Bagdad Café

NO DESERTO MÁGICO DE BAGDAD CAFÉ


Na triste quarentena dos cinemas fechados, face à epidemia do coronavírus, sem filmes na tela grande, alguns canais de TV podem nos trazer preciosidades, a garimpar, rever, revisitar, reencontrar.
E assim, nessa direção, conseguí viajar pelo deserto de Mojave no Arizona, conduzido pelo diretor alemão Percy Adlon, na história densa, divertida e emocionante de BAGDAD CAFÉ (Out of Rosenheim / Alemanha, 1987, Prémio César de Melhor Filme Estrangeiro em 1989) exibido no canal de assinatura Eurochannel.
Da desconfiança, suspeita e estranhamento à amizade e fraternidade entre duas personagens tão diversas e opostas, a turista alemã Jasmin e a negra norte-americana Brenda, dona do Bagdad Café, num cenário de aridez próximo à desolação. Lugar real e imaginário, num posto de gasolina acoplado a um motel para viajantes, no meio da aspereza, da secura e da poeira, onde param caminhões e destinos, e que vai se transformar, aos poucos, numa casa de festa, música, mágicas, alegria, ilusão e fantasia. A narrativa, entrecortada por imagens exteriores de planos gerais da estrada e do deserto ao redor, faz predominar a côr vermelha do pôr do sol, numa fotografia de aquecimento, de rara beleza.
Na história, dramas, tensões, surpresas e estripulias, envolvendo os vários tipos que habitam o café e o motel, personagens de um ótimo roteiro, no entorno das protagonistas Jasmin e Brenda. Entre eles, a filha adolescente de Brenda, rebelde e impulsiva, o jovem filho obcecado e apaixonado pelo piano, o funcionário indígena solicitado a fazer de tudo, a tatuadora sexy que faz sucesso entre os caminhoneiros, o jovem mochileiro que pede para acampar no local, e que se dedica a arremessar seguidamente um boomerang, que vai e volta, cruzando o céu, a significar movimentos de idas e retornos. E, finalmente, o velho pintor, sedutor, exótico em seu estilo hippie, morador de um trailer estacionado ao lado do motel. Entre eles, a troca de sentimentos, amarguras, anseios, cumplicidades, expectativas, e um sentido para a vida. As cenas, intercaladas, em que o pintor em sua tela, passa a retratar Jasmin, no seu quarto, em variadas poses, no lento e progressivo desnudamento de seu corpo e seu desejo, expressam o erotismo ousado e refinado entre artista e modelo, subindo a fervura do filme.

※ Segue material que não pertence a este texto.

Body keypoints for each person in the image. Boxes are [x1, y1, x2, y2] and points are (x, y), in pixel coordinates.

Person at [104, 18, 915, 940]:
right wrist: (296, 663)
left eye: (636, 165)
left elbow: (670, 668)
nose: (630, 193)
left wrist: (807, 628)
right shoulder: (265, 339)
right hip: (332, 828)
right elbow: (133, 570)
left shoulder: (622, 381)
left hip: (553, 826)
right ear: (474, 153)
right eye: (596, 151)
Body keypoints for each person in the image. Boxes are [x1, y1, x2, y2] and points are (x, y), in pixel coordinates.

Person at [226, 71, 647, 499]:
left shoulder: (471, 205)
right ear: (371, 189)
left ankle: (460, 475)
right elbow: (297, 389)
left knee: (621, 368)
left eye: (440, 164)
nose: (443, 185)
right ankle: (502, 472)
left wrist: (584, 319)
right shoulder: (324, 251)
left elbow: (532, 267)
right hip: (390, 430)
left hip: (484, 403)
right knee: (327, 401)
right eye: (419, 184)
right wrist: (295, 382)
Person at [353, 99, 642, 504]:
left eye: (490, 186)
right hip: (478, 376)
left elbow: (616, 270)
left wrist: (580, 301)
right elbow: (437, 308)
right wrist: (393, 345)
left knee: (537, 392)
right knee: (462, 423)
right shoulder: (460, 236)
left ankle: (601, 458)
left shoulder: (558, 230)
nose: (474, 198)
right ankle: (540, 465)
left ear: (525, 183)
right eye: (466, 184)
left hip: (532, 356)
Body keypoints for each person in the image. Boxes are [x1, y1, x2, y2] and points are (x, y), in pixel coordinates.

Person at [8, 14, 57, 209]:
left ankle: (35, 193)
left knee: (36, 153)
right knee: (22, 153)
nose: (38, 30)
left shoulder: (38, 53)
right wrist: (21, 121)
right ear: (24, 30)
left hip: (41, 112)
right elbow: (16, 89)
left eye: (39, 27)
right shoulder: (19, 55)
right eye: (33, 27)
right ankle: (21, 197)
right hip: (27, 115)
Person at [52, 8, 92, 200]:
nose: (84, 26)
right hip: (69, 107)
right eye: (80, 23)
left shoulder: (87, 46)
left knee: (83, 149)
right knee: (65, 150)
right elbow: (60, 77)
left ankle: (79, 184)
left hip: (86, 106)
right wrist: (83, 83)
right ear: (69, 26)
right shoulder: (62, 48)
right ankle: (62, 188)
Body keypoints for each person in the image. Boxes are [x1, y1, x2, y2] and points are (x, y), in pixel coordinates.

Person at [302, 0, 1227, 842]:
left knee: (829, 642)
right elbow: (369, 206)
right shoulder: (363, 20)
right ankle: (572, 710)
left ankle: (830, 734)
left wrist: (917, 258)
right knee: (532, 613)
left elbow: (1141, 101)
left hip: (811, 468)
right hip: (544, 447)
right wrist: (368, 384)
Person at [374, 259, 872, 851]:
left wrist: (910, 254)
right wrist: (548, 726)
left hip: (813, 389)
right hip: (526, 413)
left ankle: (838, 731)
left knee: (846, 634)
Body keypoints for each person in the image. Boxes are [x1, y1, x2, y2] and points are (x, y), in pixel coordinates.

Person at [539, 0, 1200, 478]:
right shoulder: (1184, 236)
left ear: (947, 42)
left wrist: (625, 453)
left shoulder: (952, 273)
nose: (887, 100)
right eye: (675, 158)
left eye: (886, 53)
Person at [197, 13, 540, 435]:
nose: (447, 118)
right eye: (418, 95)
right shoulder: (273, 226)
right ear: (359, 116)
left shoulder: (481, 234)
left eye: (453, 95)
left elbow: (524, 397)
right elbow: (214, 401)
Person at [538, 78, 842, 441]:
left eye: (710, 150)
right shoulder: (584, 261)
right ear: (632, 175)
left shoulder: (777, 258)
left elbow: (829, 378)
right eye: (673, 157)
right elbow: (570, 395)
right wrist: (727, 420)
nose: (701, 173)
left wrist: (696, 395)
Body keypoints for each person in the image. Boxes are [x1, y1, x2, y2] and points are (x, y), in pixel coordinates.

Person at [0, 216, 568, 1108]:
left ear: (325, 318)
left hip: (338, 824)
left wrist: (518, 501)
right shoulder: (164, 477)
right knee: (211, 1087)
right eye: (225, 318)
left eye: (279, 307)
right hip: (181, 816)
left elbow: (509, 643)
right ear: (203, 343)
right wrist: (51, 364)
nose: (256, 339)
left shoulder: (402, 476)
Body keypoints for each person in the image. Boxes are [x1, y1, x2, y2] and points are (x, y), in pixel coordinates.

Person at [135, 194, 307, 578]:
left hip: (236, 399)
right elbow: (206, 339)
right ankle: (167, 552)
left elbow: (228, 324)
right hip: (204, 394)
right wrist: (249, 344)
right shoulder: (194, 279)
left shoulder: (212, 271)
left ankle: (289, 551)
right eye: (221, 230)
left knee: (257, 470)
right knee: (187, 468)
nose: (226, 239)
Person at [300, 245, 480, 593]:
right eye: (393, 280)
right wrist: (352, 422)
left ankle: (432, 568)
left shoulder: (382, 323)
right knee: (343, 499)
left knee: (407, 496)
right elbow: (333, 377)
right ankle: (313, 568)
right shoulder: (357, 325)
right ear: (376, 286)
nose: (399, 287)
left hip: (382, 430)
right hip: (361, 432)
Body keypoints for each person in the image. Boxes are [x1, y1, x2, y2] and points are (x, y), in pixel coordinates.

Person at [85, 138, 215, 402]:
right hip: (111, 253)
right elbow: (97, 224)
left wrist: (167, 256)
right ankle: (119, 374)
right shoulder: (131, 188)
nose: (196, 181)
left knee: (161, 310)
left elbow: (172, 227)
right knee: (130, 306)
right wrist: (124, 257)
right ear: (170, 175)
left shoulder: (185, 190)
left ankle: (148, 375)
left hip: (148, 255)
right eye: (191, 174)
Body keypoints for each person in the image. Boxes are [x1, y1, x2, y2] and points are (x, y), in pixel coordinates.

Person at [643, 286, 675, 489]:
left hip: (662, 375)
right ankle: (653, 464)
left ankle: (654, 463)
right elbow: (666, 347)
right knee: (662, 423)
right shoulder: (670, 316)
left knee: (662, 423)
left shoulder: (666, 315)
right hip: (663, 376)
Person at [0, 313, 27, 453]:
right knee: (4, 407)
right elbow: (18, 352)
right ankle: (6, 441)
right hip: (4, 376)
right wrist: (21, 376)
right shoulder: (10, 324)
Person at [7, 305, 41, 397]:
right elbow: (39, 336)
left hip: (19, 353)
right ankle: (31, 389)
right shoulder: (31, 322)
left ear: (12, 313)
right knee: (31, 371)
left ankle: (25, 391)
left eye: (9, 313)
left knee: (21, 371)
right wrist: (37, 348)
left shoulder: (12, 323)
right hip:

Ao som de Calling You, do compositor Bob Telson, indicada ao Oscar de melhor canção original ("A desert road from Vegas to nowhere... I am calling you, can't you hear me?") as atuações impecáveis e luminosas das atrizes Marianne Sägebrecht como Jasmin, CCH Pounder como Brenda, e do ator Jack Palance como o pintor Rudi Cox, destaques no afinado elenco.
BAGDAD CAFÉ, um filme cult, fascinante, intenso, delicado, um dos melhores sobre a generosidade, a solidariedade, os desafios e contrapontos da compreensão da diferença, do encontro de afetos, do aceite do outro cultural. Um filme sobre a arte e a chance do encontro e do acolhimento.